Recuperação - um processo aberto
A Igreja pós-conciliar, em seu conjunto, passou por processos semelhantes às fábricas recuperadas pelos operários. Sinais desta recuperação pelos operários eclesiais, os fiéis e o povo de Deus, em seu conjunto, não faltam. Criaram-se, nos primeiros momentos pós-conciliares, Sínodos Universais, Assembleias Regionais do Povo de Deus, Conselhos Paroquiais com mandato para tomar decisões. Havia consultas prévias, respeitadas, para as nomeações dos bispos, estilos eclesiais menos pomposos, opção pelos pobres, teologias e pastorais inseridas nos contextos. Era o espírito do “Pacto das Catacumbas” (ver o texto na coluna ao lado), que se realizou apenas em pequenos enclaves eclesiais.
Durante o papado de João Paulo II, que impressionou como ator político e figura humana, a maior parte dessas iniciativas foi reduzida a formalismos burocráticos ou dinâmicas de grupo, sem espaços reais para as bases leigas da Igreja ou para o exercício da diversidade. No chamado “Sínodo das Américas” (1997) assisti de perto a tais dinâmicas. Temas proibidos impossibilitaram o diálogo. Vivemos, desde a era Wojtyla, uma espécie de peronismo light. O estilo de um líder, cujo carisma é bem cuidado nas aparições públicas, torna-se modelo. Sua áurea de santidade assegura autorelevância institucional e blindagem doutrinal de questões secundárias, muito além da infalibilidade dogmática definida. Mas, a santidade pessoal não garante a ortodoxia pública nem o bom senso nas decisões administrativas. Temos, como exemplo, o antimodernismo de Pio X, que causou muito sofrimento desnecessário. Hoje, praticamente, é uma vergonha para um papa, não ser canonizado.
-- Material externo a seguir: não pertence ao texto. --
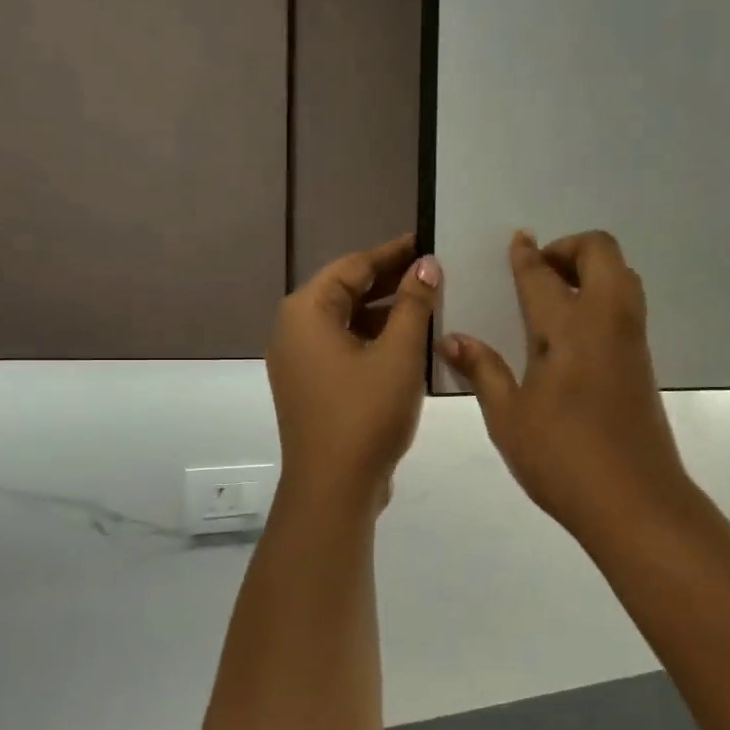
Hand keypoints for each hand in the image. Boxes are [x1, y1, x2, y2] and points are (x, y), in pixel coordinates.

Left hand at [269, 234, 441, 510]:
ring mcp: (300, 362)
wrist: (334, 488)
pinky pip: (345, 349)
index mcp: (307, 312)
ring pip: (347, 323)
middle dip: (391, 282)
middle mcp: (294, 330)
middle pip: (347, 292)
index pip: (354, 266)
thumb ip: (413, 304)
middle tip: (435, 272)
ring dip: (386, 313)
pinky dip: (375, 340)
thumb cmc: (366, 413)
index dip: (393, 253)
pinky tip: (411, 343)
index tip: (427, 242)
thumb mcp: (399, 354)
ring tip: (430, 306)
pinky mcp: (312, 387)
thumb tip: (426, 264)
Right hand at [437, 230, 694, 542]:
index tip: (519, 240)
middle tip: (540, 273)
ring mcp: (632, 340)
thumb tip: (452, 339)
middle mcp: (606, 321)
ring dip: (593, 269)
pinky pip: (628, 307)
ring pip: (623, 276)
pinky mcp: (643, 362)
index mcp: (568, 328)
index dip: (527, 255)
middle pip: (601, 253)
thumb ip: (483, 371)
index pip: (543, 276)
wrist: (635, 500)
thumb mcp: (509, 418)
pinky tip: (576, 333)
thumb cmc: (562, 459)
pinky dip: (605, 296)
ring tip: (557, 298)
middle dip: (570, 248)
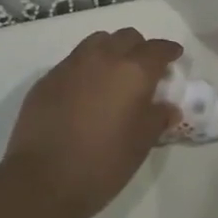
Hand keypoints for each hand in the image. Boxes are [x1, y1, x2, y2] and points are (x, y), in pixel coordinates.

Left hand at [4, 27, 181, 217]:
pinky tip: (84, 91)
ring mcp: (72, 64)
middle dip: (139, 48)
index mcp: (132, 71)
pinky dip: (86, 67)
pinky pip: (73, 61)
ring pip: (98, 41)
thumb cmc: (102, 163)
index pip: (157, 49)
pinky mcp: (48, 78)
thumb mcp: (141, 144)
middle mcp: (103, 58)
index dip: (169, 51)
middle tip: (144, 68)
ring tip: (112, 72)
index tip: (174, 56)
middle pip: (127, 37)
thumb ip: (157, 118)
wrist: (43, 180)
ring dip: (111, 50)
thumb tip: (167, 107)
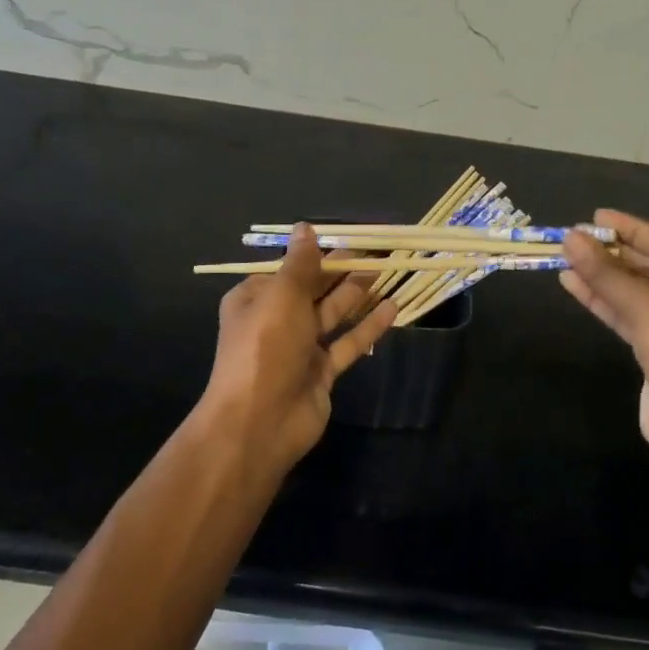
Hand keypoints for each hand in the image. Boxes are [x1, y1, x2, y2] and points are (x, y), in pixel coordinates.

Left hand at [199, 224, 395, 473]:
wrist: (259, 422)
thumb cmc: (266, 347)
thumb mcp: (281, 296)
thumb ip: (300, 263)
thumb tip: (305, 227)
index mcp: (255, 299)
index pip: (289, 268)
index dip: (317, 253)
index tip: (349, 239)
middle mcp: (276, 321)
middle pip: (314, 289)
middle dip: (342, 270)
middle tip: (377, 251)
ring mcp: (299, 349)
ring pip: (332, 314)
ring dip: (357, 294)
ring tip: (387, 271)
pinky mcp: (321, 372)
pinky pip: (347, 343)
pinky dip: (368, 327)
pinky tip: (392, 308)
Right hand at [561, 210, 648, 499]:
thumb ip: (610, 276)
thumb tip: (570, 238)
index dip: (634, 229)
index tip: (597, 215)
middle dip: (615, 255)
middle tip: (575, 237)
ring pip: (640, 292)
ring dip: (605, 277)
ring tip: (566, 256)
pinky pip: (633, 314)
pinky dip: (605, 301)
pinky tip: (573, 283)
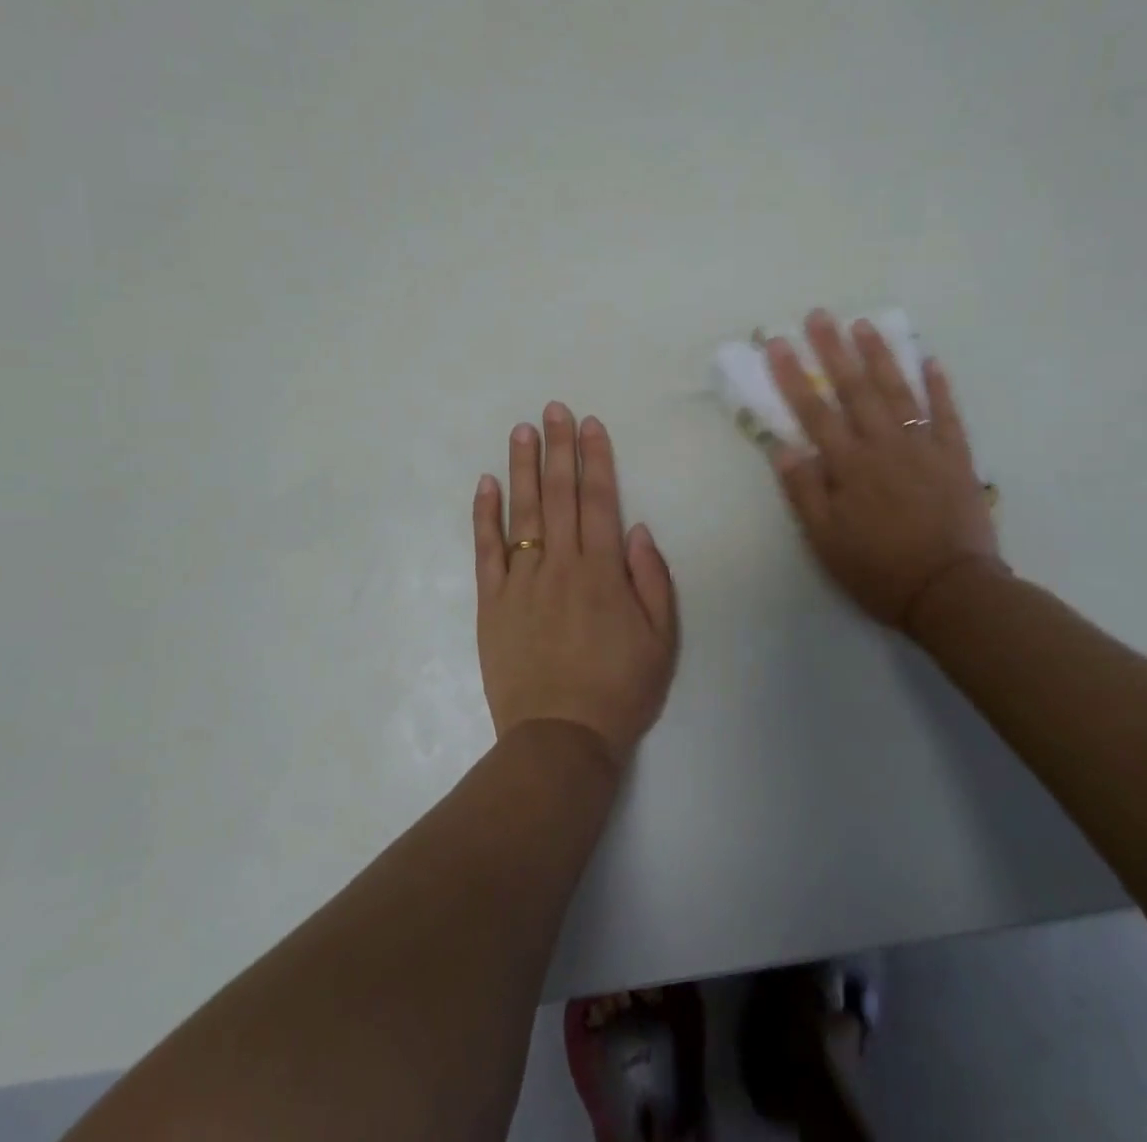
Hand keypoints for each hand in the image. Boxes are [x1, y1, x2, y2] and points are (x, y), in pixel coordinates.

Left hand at [473, 403, 679, 768]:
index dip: (595, 459)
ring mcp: (522, 581)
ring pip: (522, 513)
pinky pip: (487, 551)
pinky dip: (485, 516)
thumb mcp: (661, 639)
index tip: (589, 424)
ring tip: (521, 430)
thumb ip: (653, 580)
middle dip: (558, 447)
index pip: (599, 500)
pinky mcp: (492, 603)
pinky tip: (486, 483)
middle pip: (559, 495)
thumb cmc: (619, 689)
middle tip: (553, 408)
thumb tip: (637, 529)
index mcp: (604, 571)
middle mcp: (562, 565)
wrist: (561, 739)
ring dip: (522, 468)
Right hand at [767, 311, 1004, 631]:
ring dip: (879, 355)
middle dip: (833, 349)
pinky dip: (938, 385)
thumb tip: (782, 447)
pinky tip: (928, 359)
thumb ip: (804, 492)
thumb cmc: (879, 570)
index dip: (792, 376)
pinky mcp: (955, 457)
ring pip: (898, 391)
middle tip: (819, 315)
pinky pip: (947, 413)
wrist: (951, 592)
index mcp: (849, 466)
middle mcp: (884, 446)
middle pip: (854, 389)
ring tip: (863, 324)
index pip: (814, 412)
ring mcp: (923, 447)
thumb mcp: (826, 541)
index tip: (776, 343)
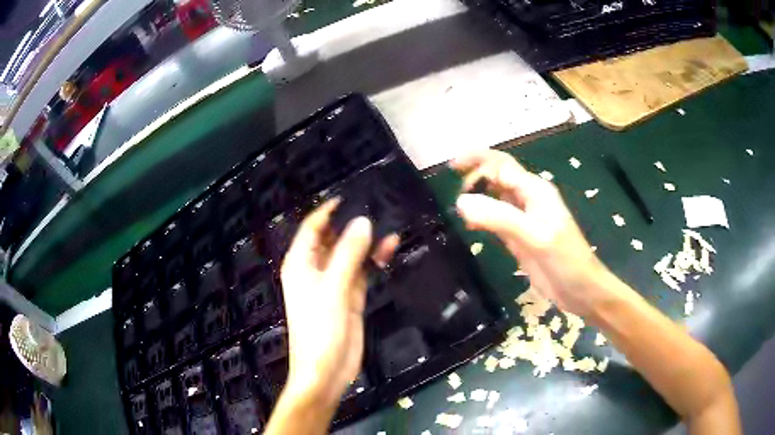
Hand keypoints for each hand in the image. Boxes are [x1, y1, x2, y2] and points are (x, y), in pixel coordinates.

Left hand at [279, 200, 398, 405]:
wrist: (326, 371)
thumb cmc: (320, 329)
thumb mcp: (333, 289)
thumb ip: (348, 255)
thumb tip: (362, 222)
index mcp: (301, 263)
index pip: (313, 227)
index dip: (329, 210)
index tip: (352, 195)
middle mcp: (315, 269)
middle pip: (334, 238)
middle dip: (353, 223)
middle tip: (379, 205)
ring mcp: (334, 282)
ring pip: (351, 253)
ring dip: (367, 241)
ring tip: (390, 224)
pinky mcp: (350, 295)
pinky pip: (363, 270)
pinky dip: (374, 260)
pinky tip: (390, 247)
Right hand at [451, 150, 609, 316]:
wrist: (581, 290)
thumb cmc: (565, 259)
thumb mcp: (534, 236)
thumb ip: (499, 217)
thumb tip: (461, 202)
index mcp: (535, 190)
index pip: (501, 165)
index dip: (477, 160)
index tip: (450, 165)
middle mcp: (528, 199)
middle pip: (497, 176)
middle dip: (474, 176)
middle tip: (454, 194)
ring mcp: (523, 218)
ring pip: (495, 197)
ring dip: (476, 196)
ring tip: (456, 205)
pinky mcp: (518, 237)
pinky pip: (495, 219)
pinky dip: (480, 217)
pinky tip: (469, 225)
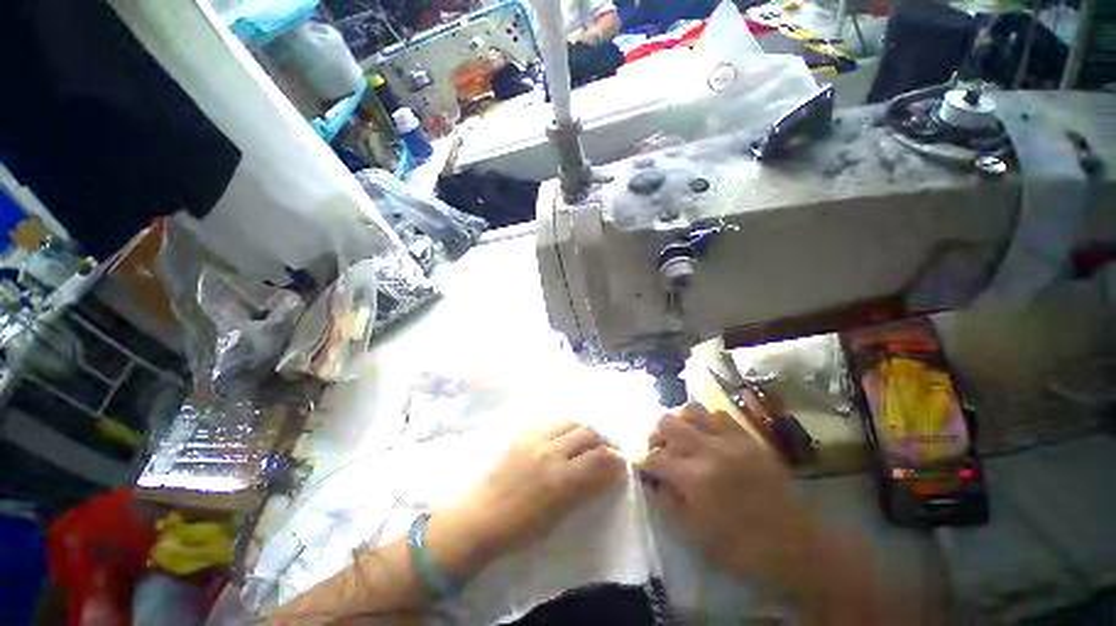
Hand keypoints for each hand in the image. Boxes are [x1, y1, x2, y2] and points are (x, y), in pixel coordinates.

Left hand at [430, 422, 625, 572]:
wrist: (482, 514)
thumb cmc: (521, 526)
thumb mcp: (560, 514)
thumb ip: (585, 489)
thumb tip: (608, 473)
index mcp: (561, 479)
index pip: (599, 457)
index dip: (615, 458)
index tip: (621, 463)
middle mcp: (551, 451)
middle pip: (588, 432)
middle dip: (604, 440)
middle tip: (606, 450)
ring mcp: (535, 437)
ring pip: (572, 421)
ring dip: (585, 430)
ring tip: (586, 441)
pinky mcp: (523, 432)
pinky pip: (552, 421)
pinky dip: (565, 427)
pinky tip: (564, 437)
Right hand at [635, 404, 810, 589]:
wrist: (796, 545)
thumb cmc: (741, 548)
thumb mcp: (695, 534)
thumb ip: (667, 501)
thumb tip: (654, 480)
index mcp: (695, 478)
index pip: (655, 458)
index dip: (641, 461)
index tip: (639, 466)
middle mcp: (709, 450)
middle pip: (667, 422)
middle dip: (654, 434)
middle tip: (656, 448)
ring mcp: (731, 440)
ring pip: (691, 410)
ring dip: (677, 421)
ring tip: (678, 436)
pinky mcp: (748, 438)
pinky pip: (718, 414)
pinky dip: (704, 421)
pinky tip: (705, 435)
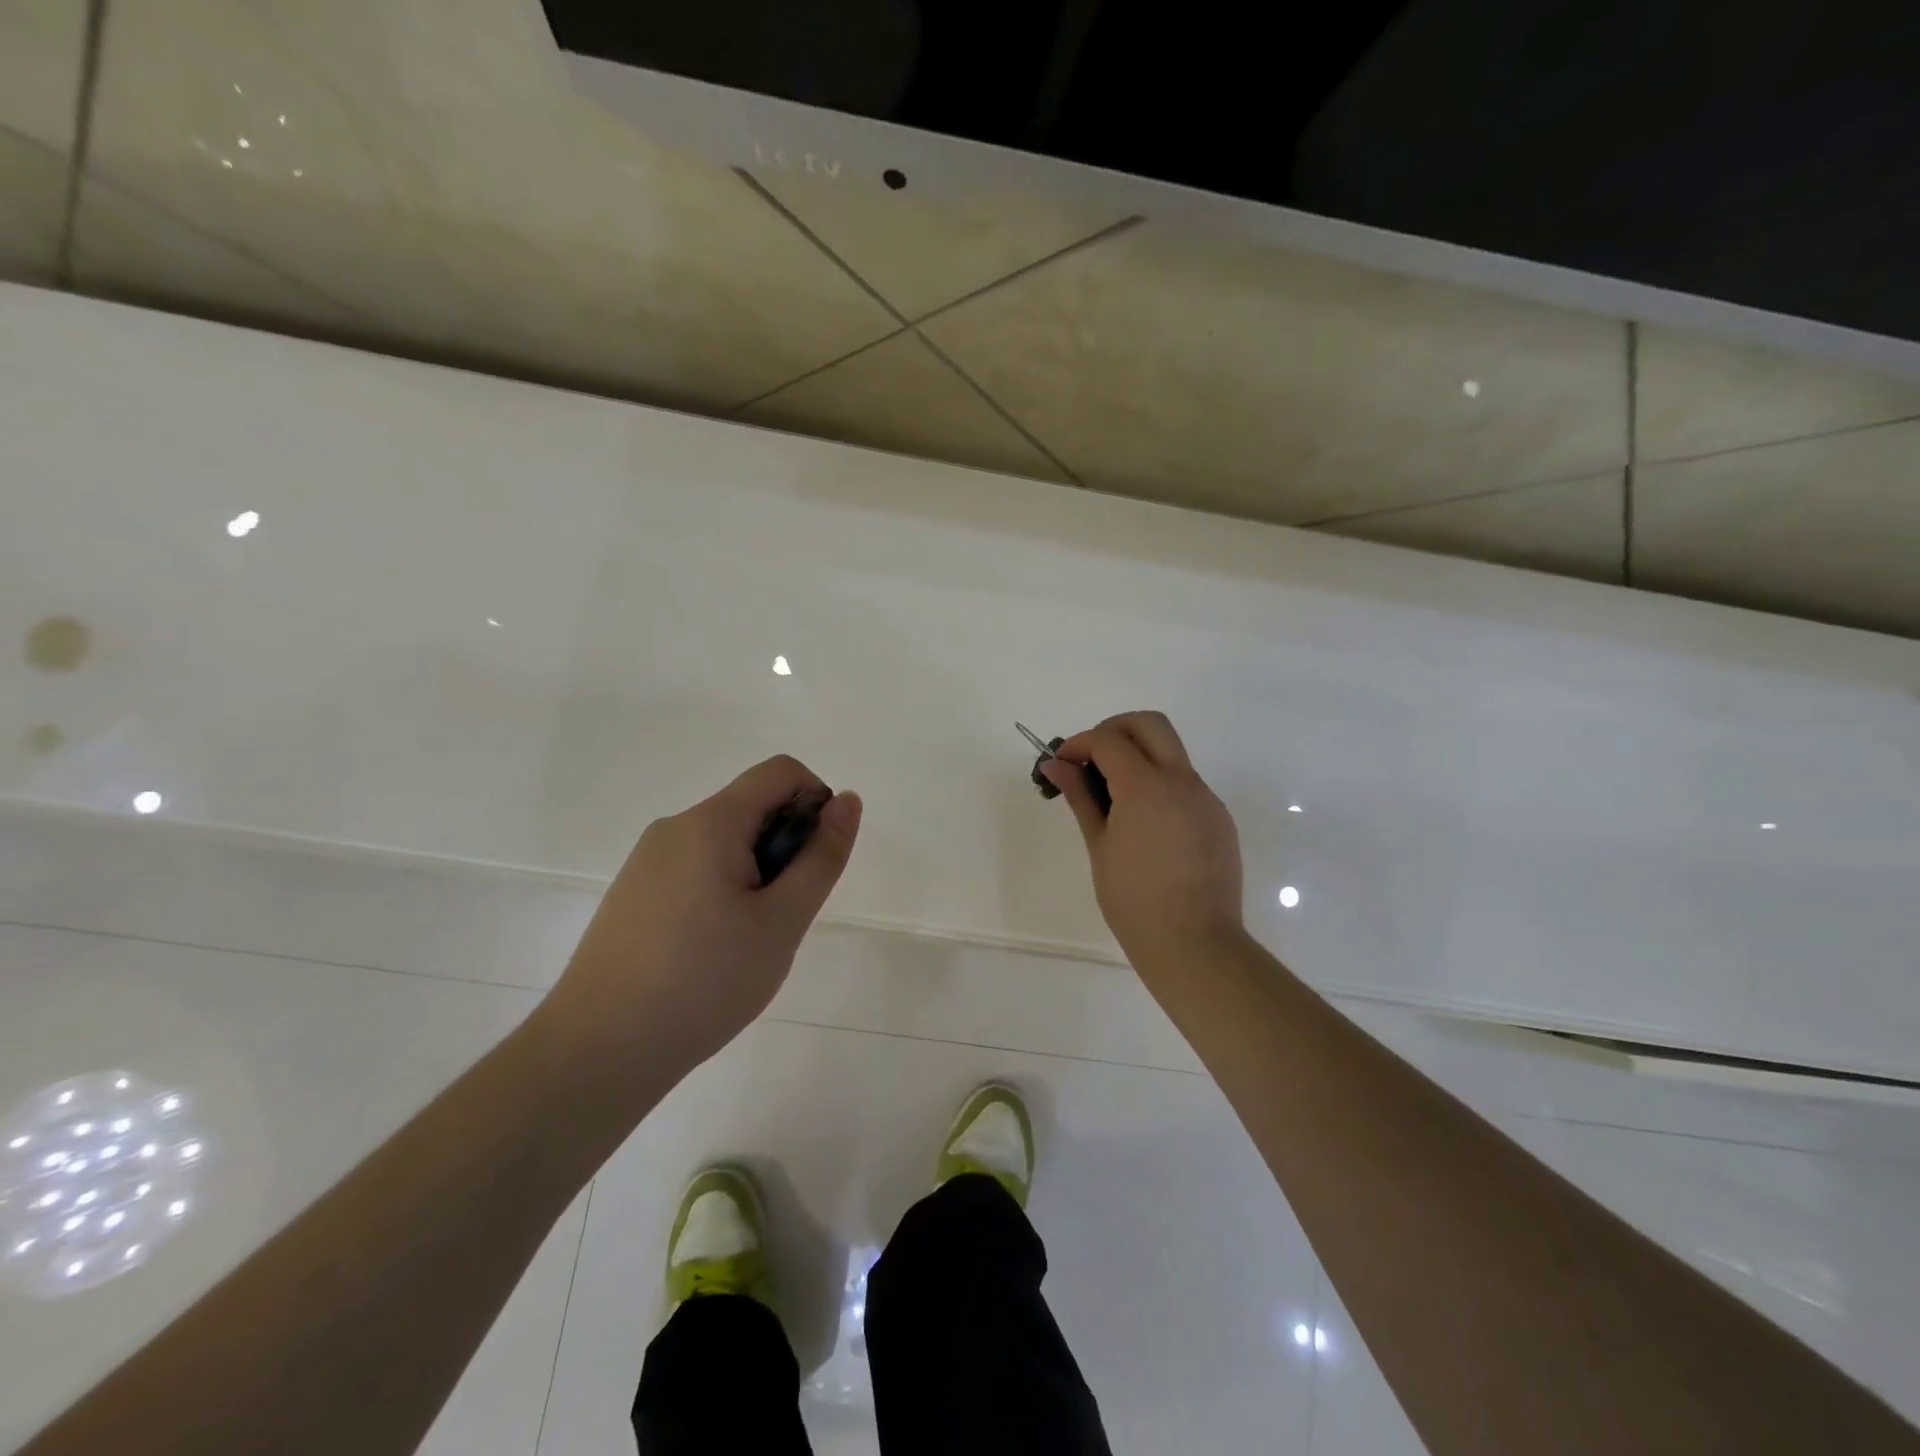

Na Igreja Católica aconteceu algo comparável ao ocorrido na Usina Catende, recuperada pelos operários e logo, novamente, recuperada pelo espírito patronal. No Vaticano II, a Igreja deu sinais de recuperação da modernidade e de participação do povo de Deus e dos pobres. Já na época pós-Medellín, o engenho eclesial foi novamente recuperado pelos antigos donos, pela volta à pré-modernidade e seus modelos caducados de santidade e autoridade. Mas, o discurso do Reino é insustentável num regime que despreza a liberdade de expressão e a participação gerencial, num regime que foge, em nome da universalidade de sua proposta, da contextualização de sua mensagem e do reconhecimento incondicional do Outro.
Ocorre que a história do mundo não é linear. A recuperação da Igreja pelos seus operários, que são as samaritanas e os pobres, acontece num constante vaivém. Embaixo dos tapetes oficiais há energia inovadora represada que, sempre de novo, será administrada pelos pobres e os outros, que são os bem-aventurados de Jesus. Eles vêm da grande aflição e lavaram as suas vestes no sangue do Cordeiro. Eles são os vigilantes do Reino, os zeladores não apenas da recuperação, mas da transformação. Transformação significa: Justiça da Ressurreição. Seu sofrimento e sua solidariedade interrompem, por instantes, os discursos autorizados e descortinam a neblina da alienação. Enquanto a palavra de ordem na Usina Catende pós-greve, “A Usina para os Operários e as Terras para os Camponeses Pobres”, abre uma nova dicotomia estrutural, a palavra de ordem da Igreja, recuperada pelos pequenos, será a ordem de Jesus histórico e do Cristo Ressuscitado: Não tenhais medo! O Reino será dos perseguidos por causa da justiça e os mansos possuirão a terra.